Wie buchstabiert man Wahlbetrug?
Übernommen von Zeitung vum Lëtzebuerger Vollek:
Es ist in den »regelbasierten«, an ominösen »Werten« orientierten »Demokratien« schon fast eine Grundregel, daß Versprechen, mit denen Wähler zur Stimmabgabe für eine bestimmte Partei überredet werden, unmittelbar nach der Wahl gebrochen werden. Die Erfahrung zeigt leider, daß sich allzu viele Bürger bereits in Zeiten von Koalitionsverhandlungen und Regierungsbildungen nicht mehr daran erinnern, mit welchen Versprechen sie zuvor geködert wurden. Das beginnt zumeist damit, daß unterschiedliche Parteien sich vor der Wahl scheinbar bis auf Messer bekämpft haben, dann aber bei Feilschen um Ministerposten jede Menge »Gemeinsamkeiten« entdecken.
Vor den Wahlen werden allerlei Wohltaten feilgeboten, die den Menschen angeblich zugute kommen sollen, an die man sich nach der Wahl jedoch nicht so recht erinnern will. Zuweilen finden sie noch Eingang in irgendwelche Regierungsprogramme, um dann vor der nächsten Wahl etliche Gründe aufzuzählen, warum es bei bestem Willen nicht möglich war, die gute Absichten in die Realität umzusetzen.

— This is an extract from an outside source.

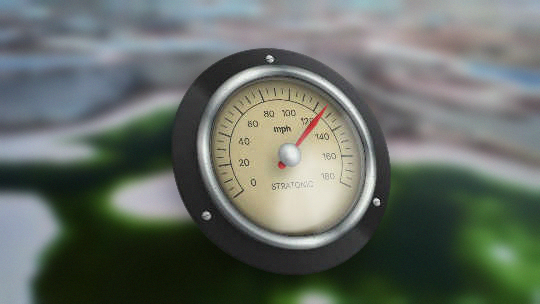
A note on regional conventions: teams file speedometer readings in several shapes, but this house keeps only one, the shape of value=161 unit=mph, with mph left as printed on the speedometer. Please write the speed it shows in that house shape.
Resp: value=125 unit=mph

All das ist gang und gäbe, und leider haben sich zu viele Menschen schon längst daran gewöhnt – zumal diejenigen Politiker, die uns das Blaue vom Himmel versprochen hatten, nicht für gebrochene Versprechen zu Rechenschaft gezogen werden. Viele von ihnen verschwinden ohnehin nach der nächsten Wahl im »wohlverdienten Ruhestand«, gut versorgt mit üppigen Pensionen und oft genug auch mit gut dotierten Posten bei Banken, Konzernen oder Stiftungen.
Aber derartig krass und frech wie in unserem Nachbarland jenseits der Mosel sind die Wähler wohl bisher kaum betrogen worden. Da versicherten der Kanzlerkandidat der christlichen Demokraten und seine Satrapen vor der Wahl taugaus, tagein, man werde sich mit Händen und Füßen dagegen wenden, neue und noch größere Schulden zu machen, die zu Lasten der nächsten Generationen gehen werden.

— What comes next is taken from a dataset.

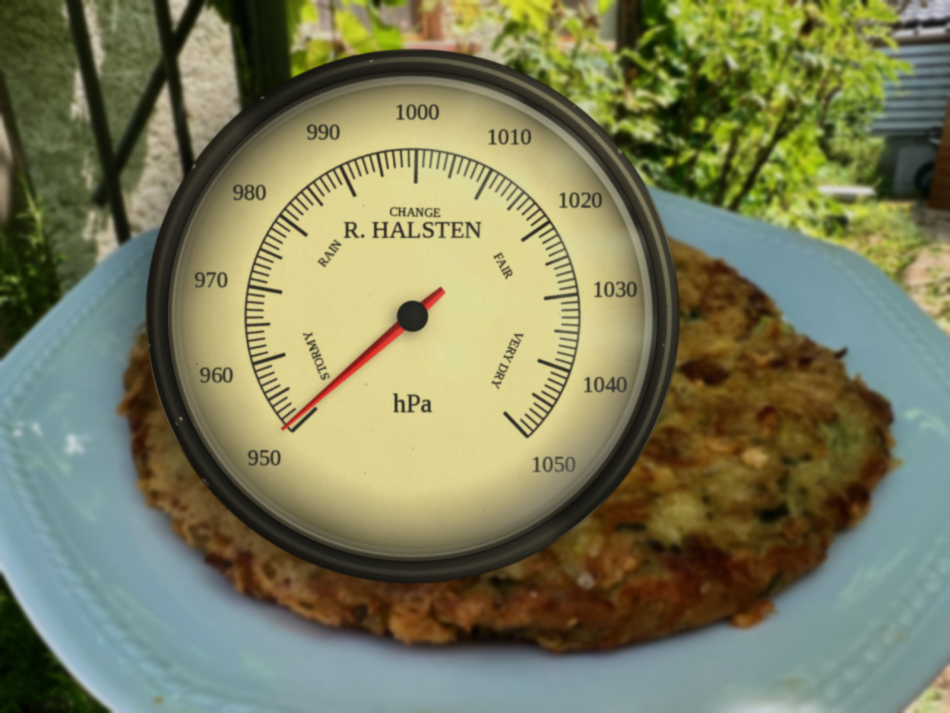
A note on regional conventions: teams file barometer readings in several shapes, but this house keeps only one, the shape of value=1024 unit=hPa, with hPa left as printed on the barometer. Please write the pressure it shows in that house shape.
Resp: value=951 unit=hPa
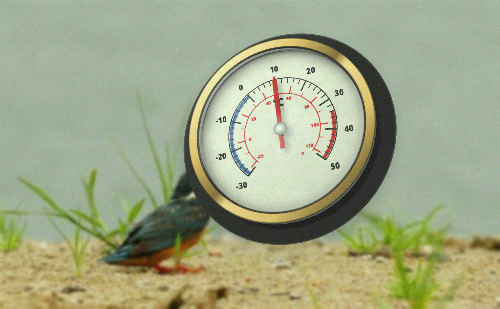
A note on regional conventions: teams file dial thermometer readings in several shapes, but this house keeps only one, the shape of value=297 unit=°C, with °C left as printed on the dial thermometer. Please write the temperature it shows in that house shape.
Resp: value=10 unit=°C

Und nun hat die neue Regierung – noch bevor sie überhaupt gebildet werden konnte – genau dieses Wahlversprechen mit einer atemberaubenden Geschwindigkeit über Bord geworfen. Angeblich hat sich die »sicherheitspolitische Lage« seit der Wahl am 23. Februar derartig verändert, daß neue Schulden nicht nur möglich gemacht werden müssen, sondern auch noch in dem gigantischen Umfang von einer runden Billion Euro. Von »Verteidigung« ist die Rede, die mit mindestens 500 Milliarden finanziert werden müsse, und von dringend notwendigen Investitionen in die Infrastruktur – gemeint sind dabei vor allem Straßen und Brücken, die für Militärtransporte in Richtung Osten benötigt werden. Das alles soll nun unter völliger Mißachtung des vielzitierten »Wählerwillens« noch rasch vom abgewählten Bundestag beschlossen werden, da man sich im neu gewählten Parlament nicht über notwenige Mehrheiten sicher ist.
Die großen Medien, die in diesen Tagen den beabsichtigten Sturz der serbischen Regierung begeistert befeuern, weil dort ein abgestütztes Bahnhofsvordach zu Todesopfern geführt hat, verharren in beredtem Schweigen angesichts maroder Schulen, des kränkelnden Gesundheitswesens oder der Tatsache, daß Kommunen nicht genügend Geld haben, um ihre Angestellten ordentlich zu bezahlen – schließlich wird das viele Geld ja für Kanonen dringender benötigt.
Der Wahrheit zuliebe ist allerdings zu erwähnen, daß der neue Möchtegernkanzler auf jeden Fall ein Wahlversprechen einhalten wird: Kürzungen bei sozialen Ausgaben, soviel ist sicher.